> Problem requirements:
In how many lines of the data below does the word "Mayflower" appear? Reply with the number and nothing more.

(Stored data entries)
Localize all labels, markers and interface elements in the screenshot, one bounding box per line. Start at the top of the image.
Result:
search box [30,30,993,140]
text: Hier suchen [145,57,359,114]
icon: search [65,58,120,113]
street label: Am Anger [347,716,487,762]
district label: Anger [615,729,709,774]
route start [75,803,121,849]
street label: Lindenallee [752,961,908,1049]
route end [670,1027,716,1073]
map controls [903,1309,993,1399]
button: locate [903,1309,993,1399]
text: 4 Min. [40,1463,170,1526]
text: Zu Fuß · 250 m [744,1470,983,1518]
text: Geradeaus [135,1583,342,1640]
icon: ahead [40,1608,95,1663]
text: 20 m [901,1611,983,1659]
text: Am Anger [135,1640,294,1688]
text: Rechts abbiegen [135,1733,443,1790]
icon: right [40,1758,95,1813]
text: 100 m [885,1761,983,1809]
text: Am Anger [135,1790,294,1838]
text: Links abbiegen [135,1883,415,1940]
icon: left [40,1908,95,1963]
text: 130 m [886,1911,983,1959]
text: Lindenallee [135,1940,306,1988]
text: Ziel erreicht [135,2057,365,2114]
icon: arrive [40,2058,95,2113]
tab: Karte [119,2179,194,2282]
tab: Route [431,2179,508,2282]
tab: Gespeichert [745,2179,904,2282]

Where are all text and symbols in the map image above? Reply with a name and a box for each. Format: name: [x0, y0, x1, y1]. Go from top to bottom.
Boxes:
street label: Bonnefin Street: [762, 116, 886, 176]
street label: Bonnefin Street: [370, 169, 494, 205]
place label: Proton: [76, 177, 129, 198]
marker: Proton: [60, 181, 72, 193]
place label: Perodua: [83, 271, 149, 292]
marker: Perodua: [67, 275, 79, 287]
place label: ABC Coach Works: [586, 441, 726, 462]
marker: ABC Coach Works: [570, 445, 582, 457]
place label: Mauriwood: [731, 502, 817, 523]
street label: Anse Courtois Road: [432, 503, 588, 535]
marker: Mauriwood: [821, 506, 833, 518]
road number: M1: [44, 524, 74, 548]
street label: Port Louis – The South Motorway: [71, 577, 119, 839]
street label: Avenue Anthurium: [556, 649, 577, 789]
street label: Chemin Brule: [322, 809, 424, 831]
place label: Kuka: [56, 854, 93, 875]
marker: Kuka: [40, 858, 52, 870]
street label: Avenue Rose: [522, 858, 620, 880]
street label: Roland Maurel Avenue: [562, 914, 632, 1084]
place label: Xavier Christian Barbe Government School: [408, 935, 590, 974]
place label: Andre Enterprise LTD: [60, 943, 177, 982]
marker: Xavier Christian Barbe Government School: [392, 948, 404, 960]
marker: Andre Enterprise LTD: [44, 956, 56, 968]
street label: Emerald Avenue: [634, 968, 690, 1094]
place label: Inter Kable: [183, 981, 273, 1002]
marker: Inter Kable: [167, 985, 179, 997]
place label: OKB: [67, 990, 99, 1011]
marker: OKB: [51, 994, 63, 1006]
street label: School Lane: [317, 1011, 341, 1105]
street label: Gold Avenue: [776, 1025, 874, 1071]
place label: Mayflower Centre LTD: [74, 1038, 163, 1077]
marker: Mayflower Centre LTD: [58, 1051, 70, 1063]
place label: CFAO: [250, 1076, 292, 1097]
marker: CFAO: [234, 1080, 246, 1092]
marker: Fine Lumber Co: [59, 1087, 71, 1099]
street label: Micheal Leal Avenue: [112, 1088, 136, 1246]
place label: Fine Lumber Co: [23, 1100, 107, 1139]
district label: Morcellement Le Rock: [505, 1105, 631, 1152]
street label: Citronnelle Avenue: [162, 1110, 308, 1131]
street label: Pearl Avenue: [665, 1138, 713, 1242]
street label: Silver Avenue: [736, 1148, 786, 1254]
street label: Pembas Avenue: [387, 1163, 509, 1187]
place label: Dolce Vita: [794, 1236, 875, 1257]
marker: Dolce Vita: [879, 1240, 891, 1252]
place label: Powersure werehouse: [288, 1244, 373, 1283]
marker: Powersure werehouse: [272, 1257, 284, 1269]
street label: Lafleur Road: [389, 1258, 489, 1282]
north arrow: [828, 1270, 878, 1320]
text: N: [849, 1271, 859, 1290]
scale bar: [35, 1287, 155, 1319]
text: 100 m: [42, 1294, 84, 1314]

> Solution for this task:
2